Adobe hit with AI lawsuit over pirated book claims
A new class-action suit accuses Adobe of using pirated books in AI training. Here's what this means for content creators and marketers.
Another tech giant is under legal scrutiny for how it built its AI. Adobe is now facing a proposed class-action lawsuit that alleges the company used pirated books—including those written by the lead plaintiff—to train its SlimLM model. The case adds more heat to the ongoing legal storm over AI and copyrighted content.
For marketers and content creators who rely on GenAI tools to accelerate campaigns, this case is more than just another tech headline. It raises urgent questions about the legality of the data behind AI tools, the reputational risks of using them, and what responsible use of GenAI should look like going forward.
This article breaks down the lawsuit, explains the broader trend of legal action in AI development, and highlights what marketers should do now to avoid future fallout.
Short on time?
Here is a table of content for quick access:

What happened?
The lawsuit was filed by author Elizabeth Lyon, who claims Adobe used pirated versions of her nonfiction books in the training data for its SlimLM language model. Adobe describes SlimLM as a small language model optimized for document-related tasks on mobile devices.
According to the complaint, SlimLM was trained using SlimPajama-627B, a dataset released by Cerebras in June 2023. This dataset is said to be derived from another set known as RedPajama, which includes the Books3 dataset. Books3 contains more than 190,000 books and has been cited in several copyright lawsuits involving Apple, Salesforce, and now Adobe.
Lyon argues that because SlimPajama includes content from Books3, Adobe effectively trained its AI on copyrighted material without permission. The lawsuit alleges that this dataset was compiled and manipulated in ways that violate copyright laws and hurt authors whose work was scraped without consent.
Adobe has yet to release a public statement about the case.
Why this keeps happening
This isn’t the first lawsuit targeting how GenAI systems are trained. Apple, Salesforce, and Anthropic have all been dragged into similar legal disputes. Just a few months ago, Anthropic agreed to pay US$1.5 billion to settle claims that it used pirated works to train its chatbot, Claude.

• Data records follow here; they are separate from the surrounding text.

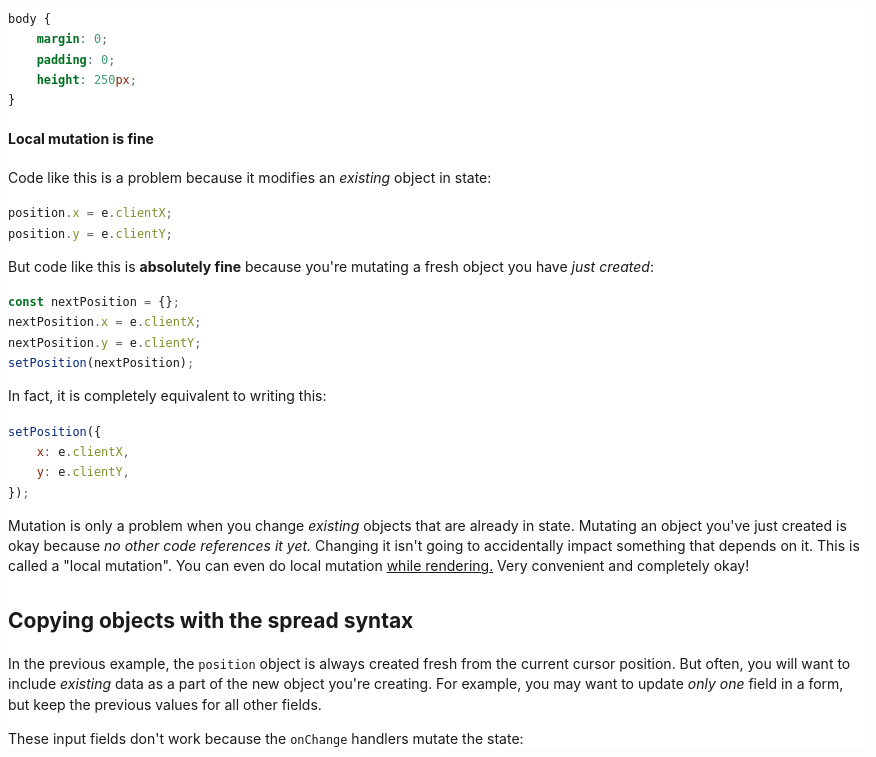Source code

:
 ```js
```

```css
body {
	margin: 0;
	padding: 0;
	height: 250px;
}
```

<DeepDive>

#### Local mutation is fine

Code like this is a problem because it modifies an _existing_ object in state:

```js
position.x = e.clientX;
position.y = e.clientY;
```

But code like this is **absolutely fine** because you're mutating a fresh object you have _just created_:

```js
const nextPosition = {};
nextPosition.x = e.clientX;
nextPosition.y = e.clientY;
setPosition(nextPosition);
```

In fact, it is completely equivalent to writing this:

```js
setPosition({
	x: e.clientX,
	y: e.clientY,
});
```

Mutation is only a problem when you change _existing_ objects that are already in state. Mutating an object you've just created is okay because _no other code references it yet._ Changing it isn't going to accidentally impact something that depends on it. This is called a "local mutation". You can even do local mutation [while rendering.](/learn/keeping-components-pure#local-mutation-your-components-little-secret) Very convenient and completely okay!

</DeepDive>

## Copying objects with the spread syntax

In the previous example, the `position` object is always created fresh from the current cursor position. But often, you will want to include _existing_ data as a part of the new object you're creating. For example, you may want to update _only one_ field in a form, but keep the previous values for all other fields.

These input fields don't work because the `onChange` handlers mutate the state:
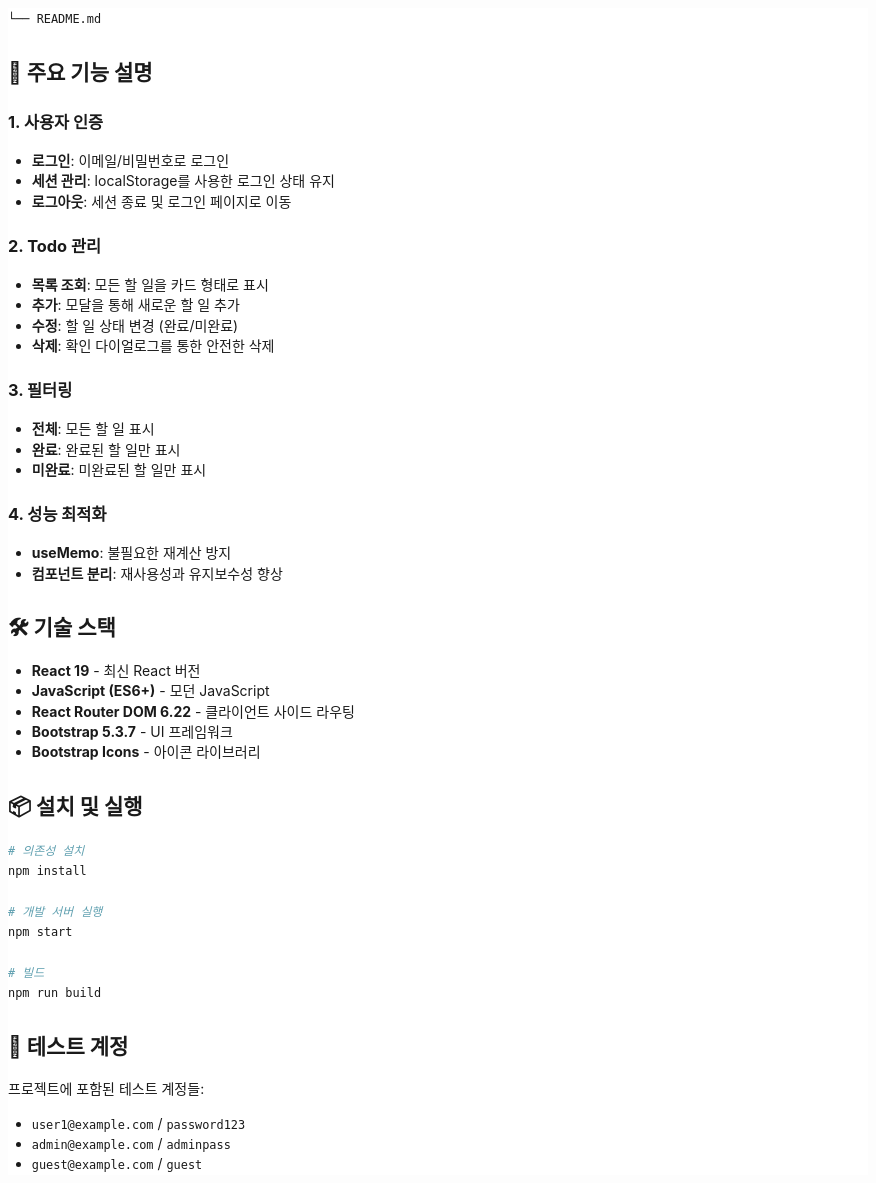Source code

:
 ```
└── README.md
```

## 🚀 주요 기능 설명

### 1. 사용자 인증
- **로그인**: 이메일/비밀번호로 로그인
- **세션 관리**: localStorage를 사용한 로그인 상태 유지
- **로그아웃**: 세션 종료 및 로그인 페이지로 이동

### 2. Todo 관리
- **목록 조회**: 모든 할 일을 카드 형태로 표시
- **추가**: 모달을 통해 새로운 할 일 추가
- **수정**: 할 일 상태 변경 (완료/미완료)
- **삭제**: 확인 다이얼로그를 통한 안전한 삭제

### 3. 필터링
- **전체**: 모든 할 일 표시
- **완료**: 완료된 할 일만 표시
- **미완료**: 미완료된 할 일만 표시

### 4. 성능 최적화
- **useMemo**: 불필요한 재계산 방지
- **컴포넌트 분리**: 재사용성과 유지보수성 향상

## 🛠️ 기술 스택

- **React 19** - 최신 React 버전
- **JavaScript (ES6+)** - 모던 JavaScript
- **React Router DOM 6.22** - 클라이언트 사이드 라우팅
- **Bootstrap 5.3.7** - UI 프레임워크
- **Bootstrap Icons** - 아이콘 라이브러리

## 📦 설치 및 실행

```bash
# 의존성 설치
npm install

# 개발 서버 실행
npm start

# 빌드
npm run build
```

## 🧪 테스트 계정

프로젝트에 포함된 테스트 계정들:
- `user1@example.com` / `password123`
- `admin@example.com` / `adminpass`
- `guest@example.com` / `guest`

The legal issue boils down to this: AI models need massive amounts of data to become useful. In the rush to build smarter tools, many companies have used open web data sets that included everything from Wikipedia entries to full-length books—sometimes without verifying the licensing status of that content.
For marketers, that means some of the AI tools currently in use could be powered by data obtained through questionable means. The potential legal and ethical risks are no longer abstract. They are becoming real enough to land in court.
What marketers should know
Whether you're using AI to generate blog copy, automate customer support, or produce social visuals, this lawsuit is a wake-up call. The tools may be efficient, but their training data could come with hidden liabilities. Here are four things every marketer should do now.
1. Know where your AI gets its data
Ask your vendors how their models were trained. If they can’t tell you, that’s a red flag. Look for AI tools that are open about their training data or use properly licensed, human-curated sources.
2. Audit your AI-driven content workflows
Review how and where AI is used in your content production. Document which tools are in use and what type of content they generate. This will help you respond quickly if a legal challenge arises around content origin.
3. Include AI indemnity in contracts
Make sure your contracts with AI vendors include clauses that protect your company from liability if the model was trained on infringing data. Legal teams should be proactive about this going forward.
4. Build a responsible AI use policy
Start creating internal guidelines for how AI is used in your marketing and content teams. Include standards around transparency, attribution, and when human review is required. This is key for both compliance and trust.
Adobe’s latest legal challenge is part of a growing pattern. As AI becomes a default part of marketing, the pressure to clean up its training methods is building fast. Marketers can no longer afford to treat AI tools as black boxes. From legal exposure to brand safety, the risks tied to data misuse are rising.
Staying informed, asking the right questions, and putting strong policies in place now will help marketers stay ahead of the curve and avoid getting caught in the crossfire of future lawsuits.